The standing joke among the older batches from the IIMs, at alumni reunions, is that we should all quit our jobs and go back to business school to do our MBAs again; we’ll get much higher salaries from campus than what we are currently getting. The only problem: we may not get into the IIMs again with the increased competition and the proposed 49% reservations.
For me the core of what gives IIM Ahmedabad its present status is the work ethic — the singularly focused, some would say fanatical, commitment to academic rigour and excellence. You take a group of two hundred students, drawn from the top 1% of those who applied for admission, put them under the charge of very good and tough professors. Make them apply themselves to an extremely demanding academic curriculum in an environment that fosters high levels of competition with the ultimate prize being an overseas job with an embarrass- singly high salary but not to all — only if you make the cut — and you get a glimpse of IIM-A.

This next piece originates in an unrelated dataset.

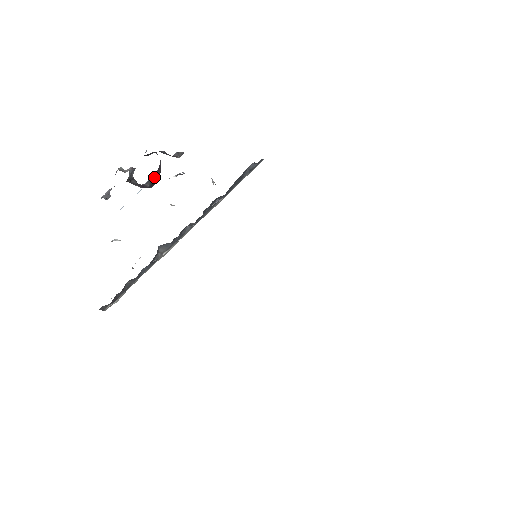
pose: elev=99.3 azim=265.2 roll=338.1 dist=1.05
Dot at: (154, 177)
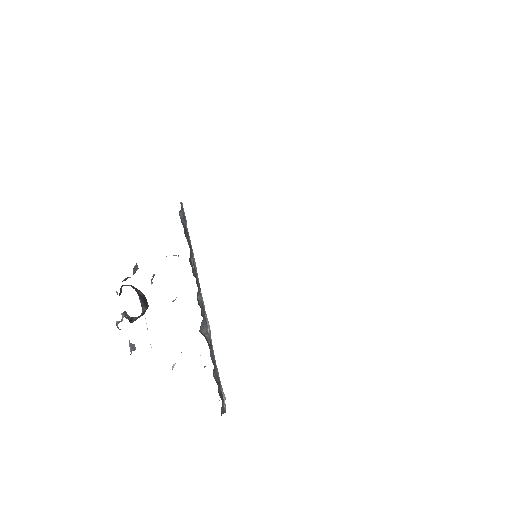
Dot at: (141, 300)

Batchmates who subsequently went overseas and did a second MBA and others who did their PhD and are now teaching at business schools overseas tell me that nothing that they experienced or witnessed elsewhere compared with the intensity of competition, the work load, the effort and the sheer terror of the first term at IIM-A. IIM-A alumni brag: if you can survive the first term you can survive most things in life.
Over the last 17 years, since I graduated, I have been back several times for guest lectures. Interestin- gly, the students seem even committed to academics now. The reason I presume is that the stakes are a lot higher than before, given the difference between the salaries of the overseas and the Indian jobs.
What I have also witnessed during my visits is the transformation that has taken place in the academic curriculum and the infrastructure in the last decade. The courses and the material are a lot more contemporary, a number of new courses are in the offing, industry interaction is closer, there are foreign students in class, there is an ongoing exchange programme with business schools in Europe, there is much greater use of technology on the campus and the classes are air conditioned. This transformation is generally not talked about in the media — which prefers to focus on the highest salaries so that the public at large can get to feel lousy.
While we are on the subject of very high salaries at the IIMs and the ISB, I would like to point out that what we are witnessing is competitive bragging by the leading business schools in India to prove that they are better than the rest or at least as good. Gross salary figures are being touted without being transparent about the details — how much is the variable pay, how much is the annual performance bonus, how much is the ESOP component, what is the cost of living in the city where is the job located, what is the tax rate there, is the student joining at the entry level or does he have prior work experience, which is the company making the offer and so on. And the media is participating in this game happily without asking the right questions, because high salaries make great copy. I am willing to bet that the real salaries — the take home cash every month after adjusting for all these items is a lot less than what is being said to the media.
What therefore happens is that you give out wrong signals to those applying for admission, you create unrealistic expectations among current students, you create envy among large sections of the public — all of it without basis.
More importantly you run the risk of forgetting what makes a great business school: bright students, great professors and a focus on academics.
The IIM-A experience is about the value you add to yourself while you are there. The salary you get when you graduate is only a happy incidental outcome.